Data from: Plant phenological asynchrony and community structure of gall-inducing insects associated with a tropical tree species
Cite this dataset
Fagundes, Marcilio et al. (2019). Data from: Plant phenological asynchrony and community structure of gall-inducing insects associated with a tropical tree species [Dataset]. Dryad. https://doi.org/10.5061/dryad.fk0v0fq
The dynamics of occurrence of target-organs in plant populations produces windows of opportunity that directly and indirectly affect the structure of herbivore communities.

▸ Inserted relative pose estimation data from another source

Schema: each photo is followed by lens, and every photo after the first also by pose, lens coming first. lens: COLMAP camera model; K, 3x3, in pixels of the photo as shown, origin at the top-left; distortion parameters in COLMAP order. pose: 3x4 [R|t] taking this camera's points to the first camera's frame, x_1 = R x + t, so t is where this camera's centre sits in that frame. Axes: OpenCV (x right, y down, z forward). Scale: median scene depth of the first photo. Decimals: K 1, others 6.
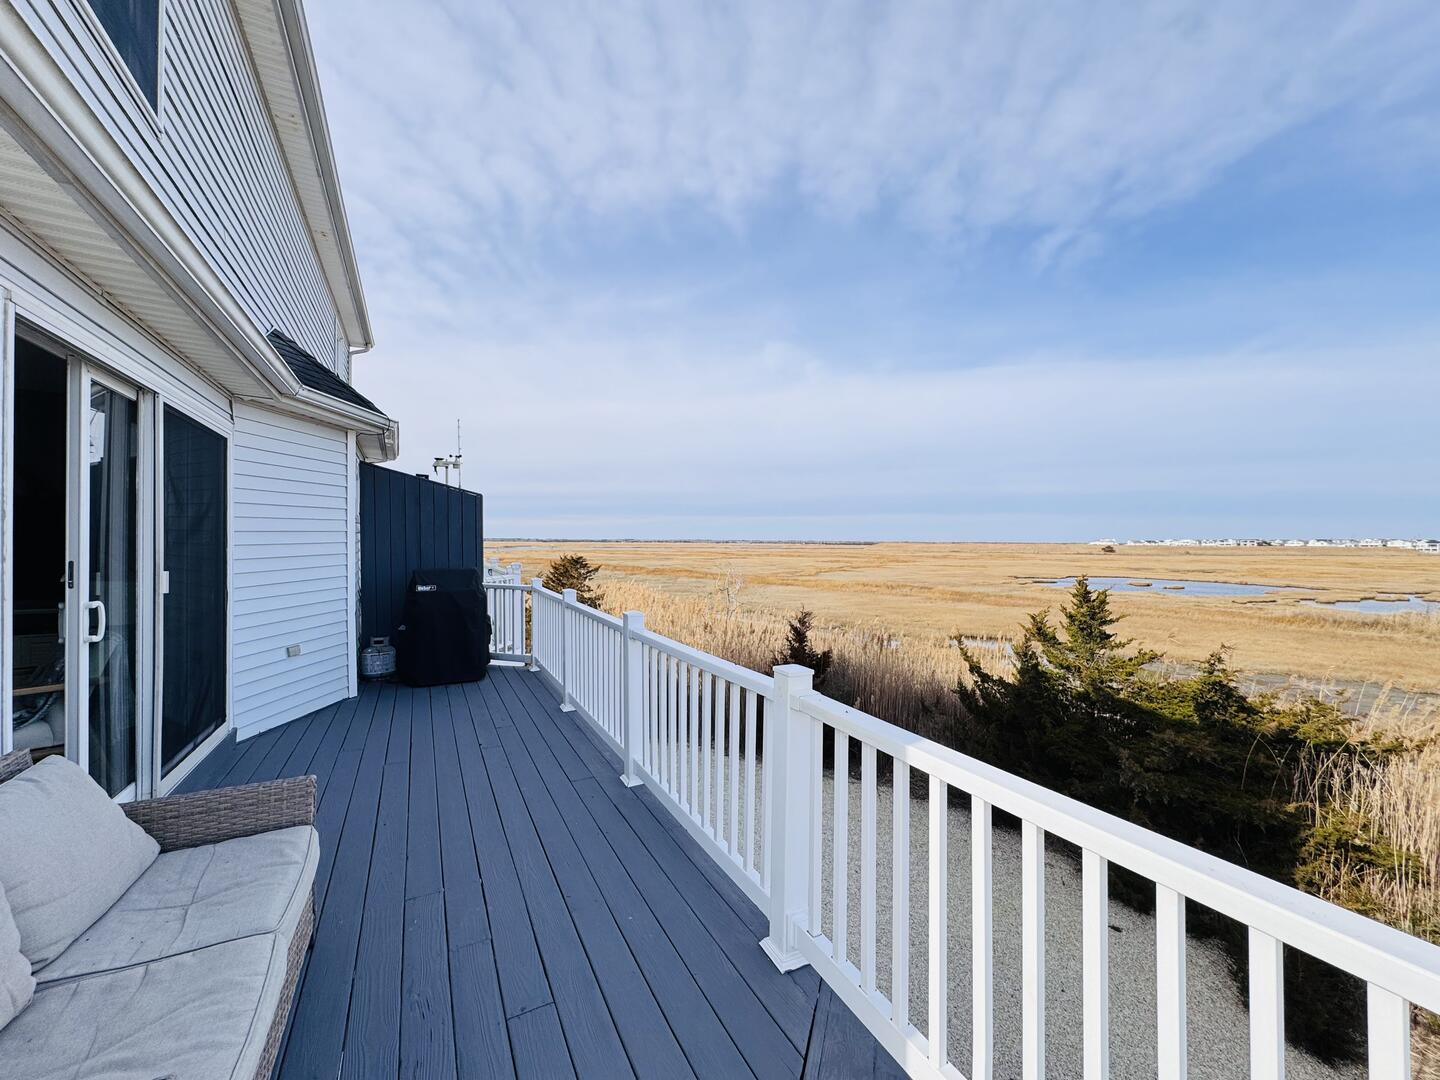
lens RADIAL K [[571.8, 0, 721.3], [0, 571.8, 542.5], [0, 0, 1]] dist [-0.002445, 0.000492]
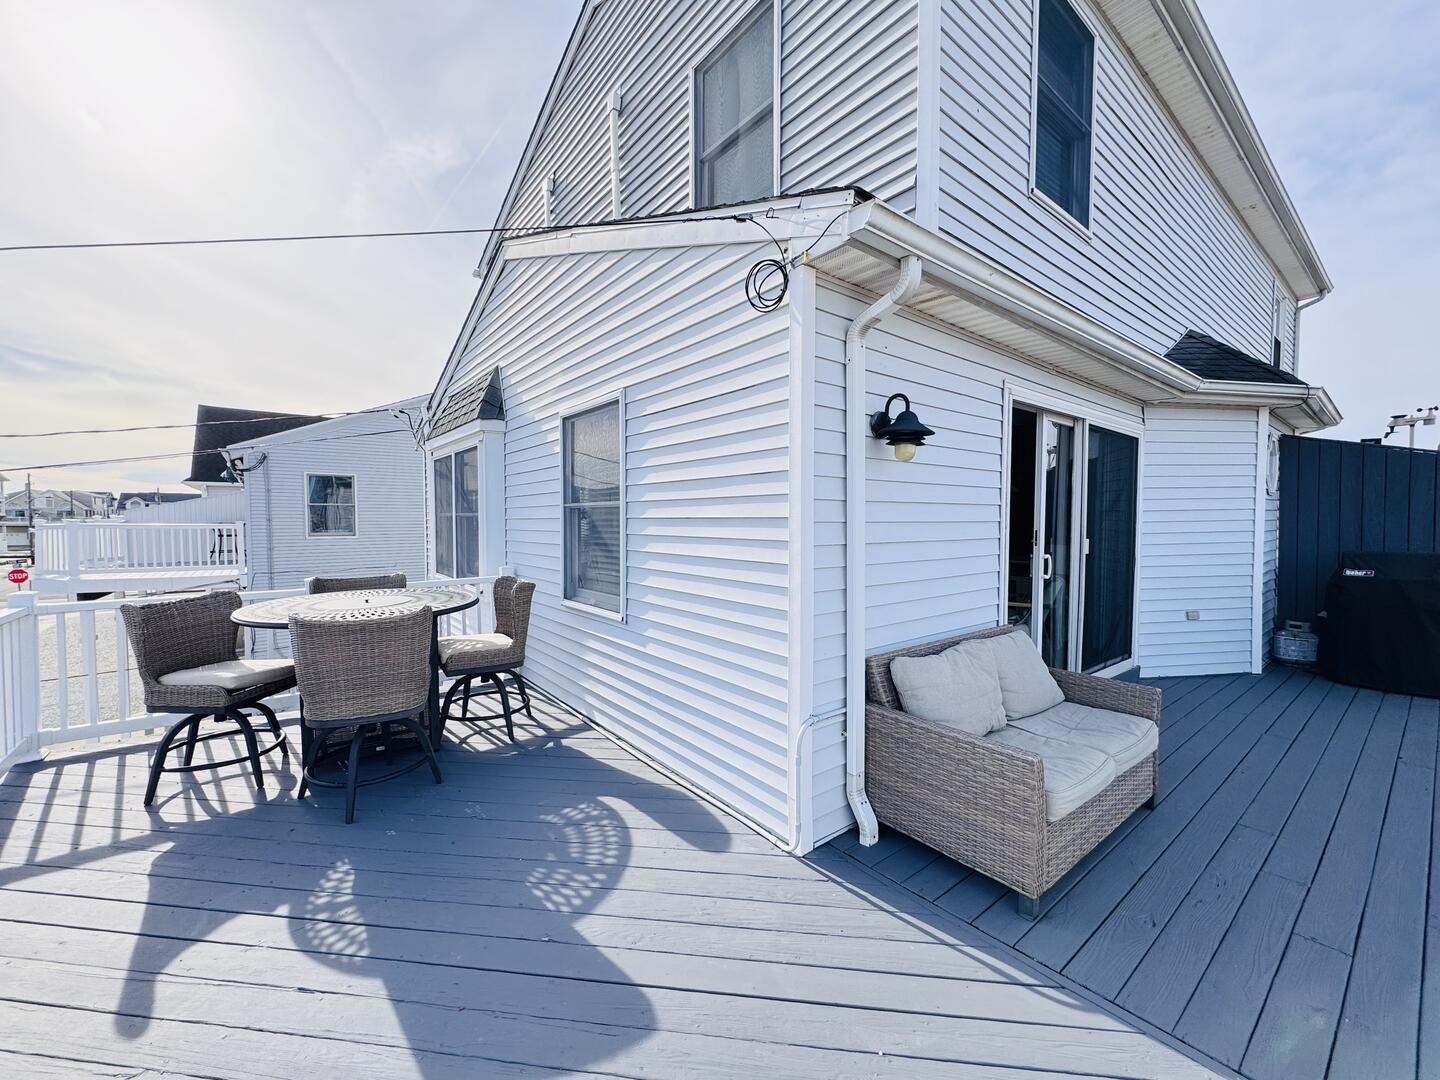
lens RADIAL K [[571.8, 0, 715.2], [0, 571.8, 536.5], [0, 0, 1]] dist [-0.002445, 0.000492]
pose [[0.170509, 0.027165, -0.984982, 0.214204], [-0.000860, 0.999624, 0.027420, 0.002420], [0.985356, -0.003828, 0.170468, -0.135782]]
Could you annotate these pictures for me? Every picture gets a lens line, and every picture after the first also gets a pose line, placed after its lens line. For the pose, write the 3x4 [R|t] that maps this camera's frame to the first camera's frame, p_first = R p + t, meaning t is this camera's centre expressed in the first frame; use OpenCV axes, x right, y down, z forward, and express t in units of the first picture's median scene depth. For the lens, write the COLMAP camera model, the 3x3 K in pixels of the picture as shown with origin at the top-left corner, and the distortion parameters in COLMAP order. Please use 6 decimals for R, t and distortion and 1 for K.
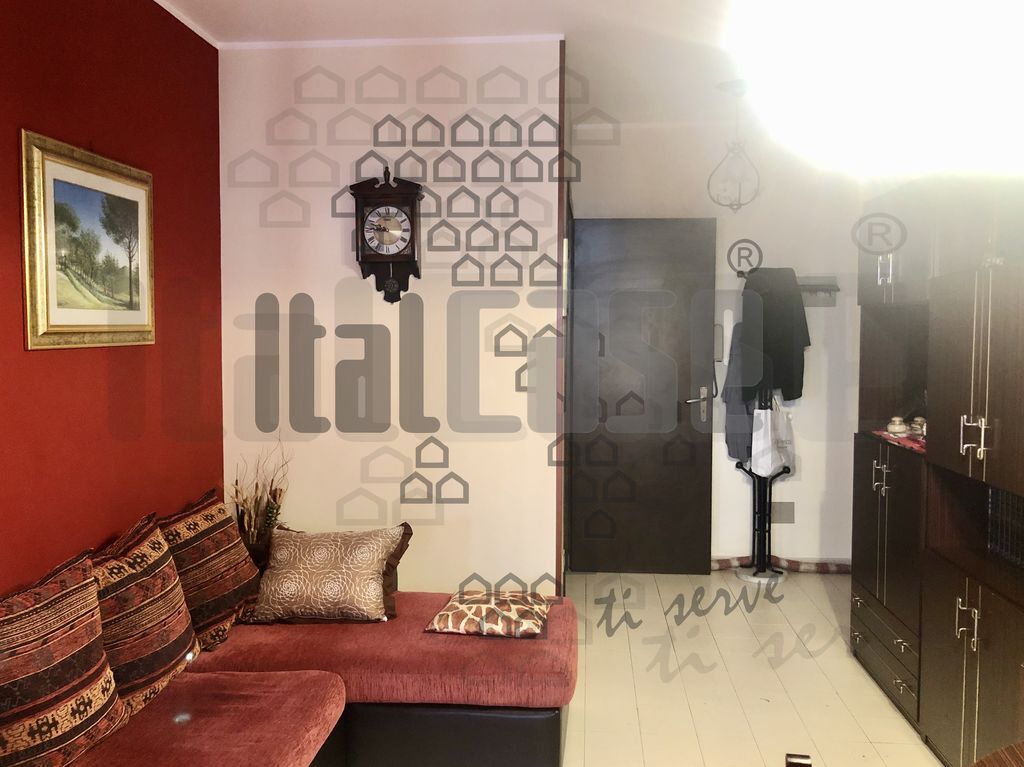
lens RADIAL K [[876.1, 0, 515.0], [0, 876.1, 361.9], [0, 0, 1]] dist [0.002939, 0.011787]
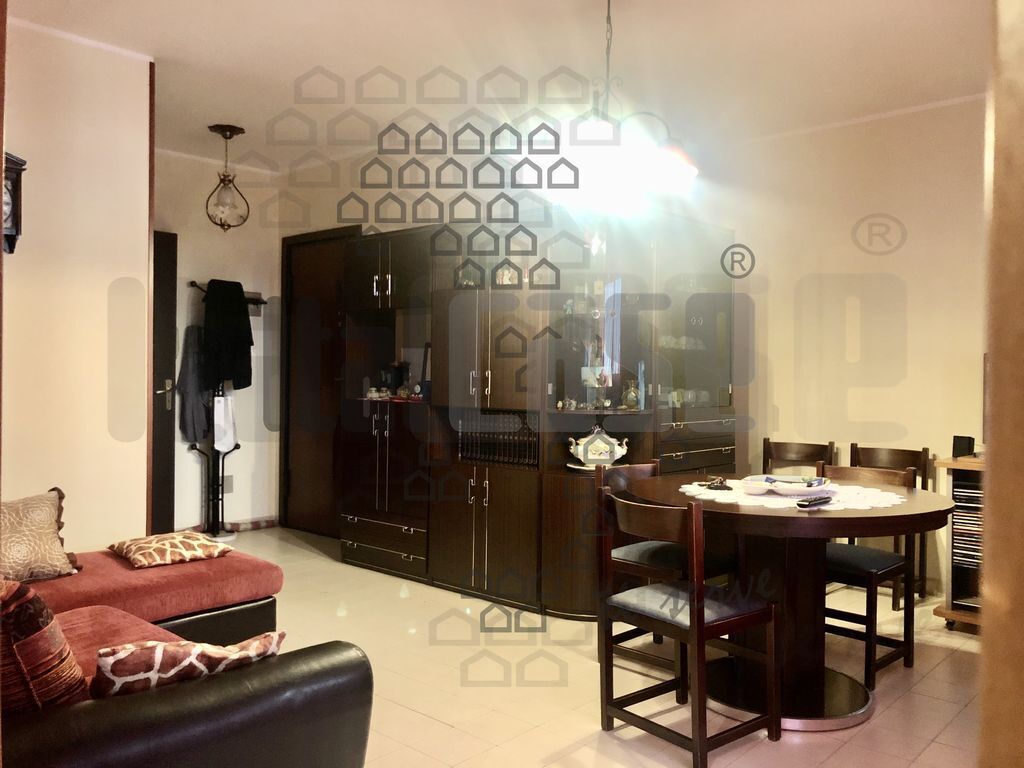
lens RADIAL K [[844.9, 0, 512.9], [0, 844.9, 371.7], [0, 0, 1]] dist [0.004091, -0.000779]
pose [[0.608925, 0.005578, 0.793208, -0.481506], [0.021522, 0.999491, -0.023550, 0.067106], [-0.792936, 0.031411, 0.608495, -0.032766]]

However, mechanisms that drive herbivore specialization between resource patches are still poorly known. In the present study, we tested three hypotheses related to variation in host plant phenology and community structure (i.e. composition, richness and abundance) of gall-forming species: (i) plants with early leaf-flushing in the season will have greater vegetative growth and high contents of secondary chemical compounds; (ii) gall-inducing insect community structure changes among temporary resource patches of the host and (iii) interspecific competition is a probable mechanism that drives gall-inducing insect community structure on Copaifera langsdorffii. We monitored daily a total of 102 individuals of the super-host C. langsdorffii from August 2012 to May 2013, to characterize the leaf flushing time of each host plant. The leaf flushing time had a positive relationship with the number of folioles per branch and a negative relationship with branch growth. We sampled a total of 4,906 galls belonging to 24 gall-inducing insect species from 102 individuals of C. langsdorffii. In spite of some gall-inducing species presented high abundance on early leaf-flushing plants, direct and indirect effects of plant phenology on galling insect abundance was species-dependent. At the community level, our study revealed that the quality and quantity of plant resources did not affect the richness and abundance of gall-inducing insects associated with C. langsdorffii. However, the richness and composition of gall-inducing species varied according to the variation in leaf flushing time of the host plant. The results of null model analysis showed that galls co-occurrence on C. langsdorffii trees differ more than expected by chance and that interspecific competition can be one potential mechanism structuring this gall-inducing insect community.